I prefere lambda because it has smaller scope as function, and you don't have to jump in the file to read 5 simple lines.
So I will stay with it.

mehdi_amini added inline comments.Sep 28 2016, 8:29 PM
lib/Transforms/IPO/FunctionImport.cpp
302

I agree... when there is an actual value to read these lines! Otherwise apply this principles means inlining the whole program as nested lambda into the main() :p
So it is always a signal/noise ratio evaluation.
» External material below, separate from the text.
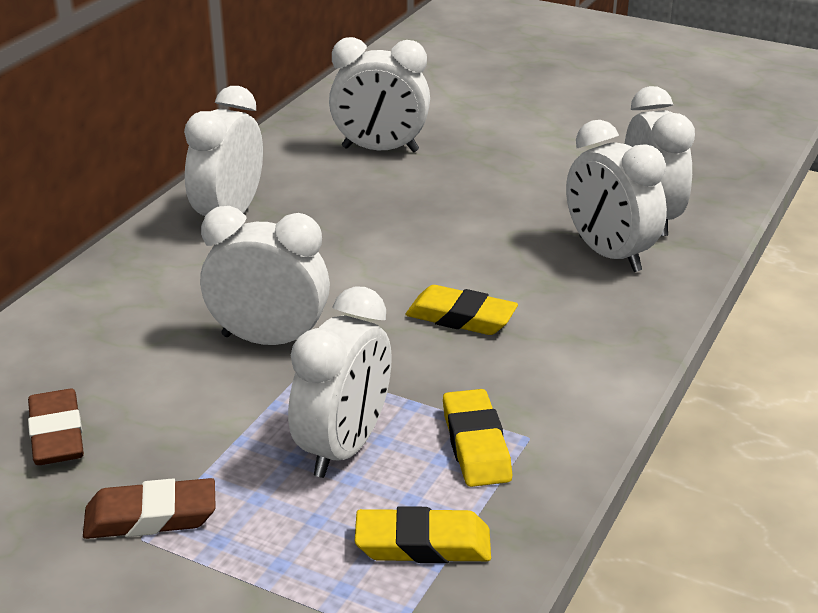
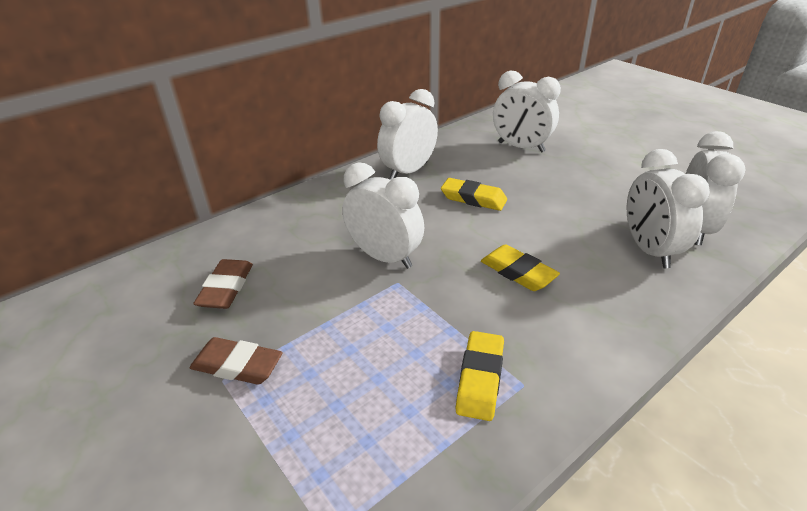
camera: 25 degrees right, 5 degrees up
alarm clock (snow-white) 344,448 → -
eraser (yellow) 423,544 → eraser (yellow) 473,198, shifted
Having a lambda means the code is available, but it means the body of the current function is longer.
(Here I felt I can read and understand the code in the loop without the need to see the body of a function with a name GetBonusMultiplier)

Prazek marked an inline comment as done.Sep 28 2016, 9:20 PM
Prazek added inline comments.
lib/Transforms/IPO/FunctionImport.cpp
302

The boilerplate is actually not that big, there is actually one line more (because I would have to declare a variable to store result ).

I guess the real question is, should I hide implementation or not, because wrapping in the function/lambda is clearly win.

So if you think that function will be better then I will change it because both works for me, and I want to push it upstream before I will finish internship (Friday)

mehdi_amini added inline comments.Sep 28 2016, 9:23 PM
lib/Transforms/IPO/FunctionImport.cpp
302

I don't think it makes much of a difference here, this is why I mentioned before either way is fine, pick your favorite.
I'm fine continuing bike-shedding this though :)

I can't believe your internship is already done, time flies...

mehdi_amini added inline comments.Sep 28 2016, 9:45 PM
test/Transforms/FunctionImport/hotness_based_import.ll
32

If this test passes, I think there's something wrong (the prefix is the same as the previous one...)

This revision was automatically updated to reflect the committed changes.